Five Simple Ways to Reduce Resident Turnover

After 18 years of property management experience, I still see easy win opportunities for property managers.  The goal is to keep the back door closed, and renewals are almost always better than trying to find a new resident!  Here are five things property managers can do right now to ensure they have happy residents. 

  1. Communicate! Despite living in a digital world, residents want to hear from you!  Make sure you are taking the time to make them feel valued, even when you are delivering a message they don’t want to hear.  Every interaction is an opportunity to drive home how valuable your company is to them, as well as how much you value them as a resident.  Even when you are delivering a message they don’t want to hear, they will appreciate the communication from your team.

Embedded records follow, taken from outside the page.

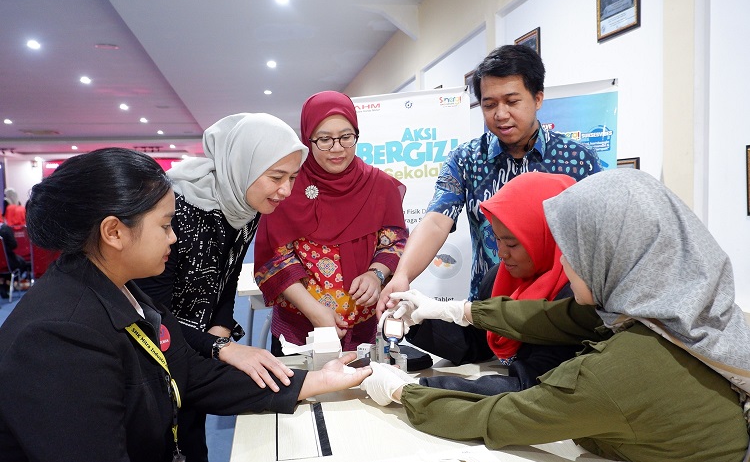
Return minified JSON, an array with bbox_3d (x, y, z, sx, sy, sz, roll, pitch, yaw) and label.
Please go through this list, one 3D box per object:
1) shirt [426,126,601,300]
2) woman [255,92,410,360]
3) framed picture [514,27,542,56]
[{"bbox_3d":[0.395,0.035,1.700,0.520,0.660,0.360,-1,4,13],"label":"shirt"},{"bbox_3d":[-0.138,0.325,1.920,0.500,1.510,0.420,-2,4,-10],"label":"woman"},{"bbox_3d":[1.052,-1.214,4.180,0.030,0.270,0.370,-2,4,-11],"label":"framed picture"}]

  2. Make sure those work orders are completed! Maintenance is such a key part of a positive resident experience, and unfinished service requests are a great way to guarantee an upcoming vacancy.  If the resident isn’t happy with the quality of work or the time it took to get the repairs done, they may be more inclined to shop the market when that renewal comes in the mail.  On the other hand, when you make sure those requests are taken care of timely and professionally, they are much more likely to remain a happy resident.

  3. Be dollar-smart and not penny-foolish. While rent growth is great, make sure you aren’t pricing yourself out of a renewal.  Very rarely can the costs of vacancy be recouped, so make sure that you factor in what it would cost you in turn costs and vacancy loss if the home sits vacant.  In a market with an average rent of $1200, even one month of vacancy loss means you need to collect at least $100 more per month than the last resident was paying just to cover the month the home sat vacant.  Once you layer in turn costs, the amount your new resident would have to pay just to cover those costs may not justify that “healthy” rent growth.

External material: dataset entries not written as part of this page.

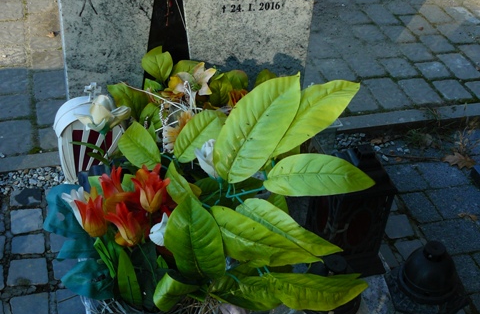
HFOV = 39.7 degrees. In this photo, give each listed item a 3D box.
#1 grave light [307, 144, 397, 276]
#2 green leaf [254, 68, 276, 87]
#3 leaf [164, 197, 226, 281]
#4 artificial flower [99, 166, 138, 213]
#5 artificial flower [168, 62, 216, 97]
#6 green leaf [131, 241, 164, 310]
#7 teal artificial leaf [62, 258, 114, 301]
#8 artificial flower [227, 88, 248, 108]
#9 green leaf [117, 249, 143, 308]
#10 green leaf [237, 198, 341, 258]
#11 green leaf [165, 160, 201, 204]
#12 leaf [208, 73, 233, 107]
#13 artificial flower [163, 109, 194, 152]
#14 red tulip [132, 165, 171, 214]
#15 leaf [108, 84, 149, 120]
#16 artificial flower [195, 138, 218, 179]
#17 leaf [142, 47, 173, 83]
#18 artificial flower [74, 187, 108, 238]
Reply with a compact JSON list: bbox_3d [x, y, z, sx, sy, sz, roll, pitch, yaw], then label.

  4. Don’t be afraid to use social media to keep in touch with your residents and help get them involved in their communities. Many residents choose their home because of the amenities and the community itself and keeping them engaged in the community and its happenings will keep them in their homes long-term.

  5. Empower your team members! Make sure they have the authority to make good decisions to keep both resident and employee morale high.  Remember – perception is reality for most residents, and if they feel your team members are going out of their way to make sure they have a good experience, they are far more likely to remain a paying, happy resident!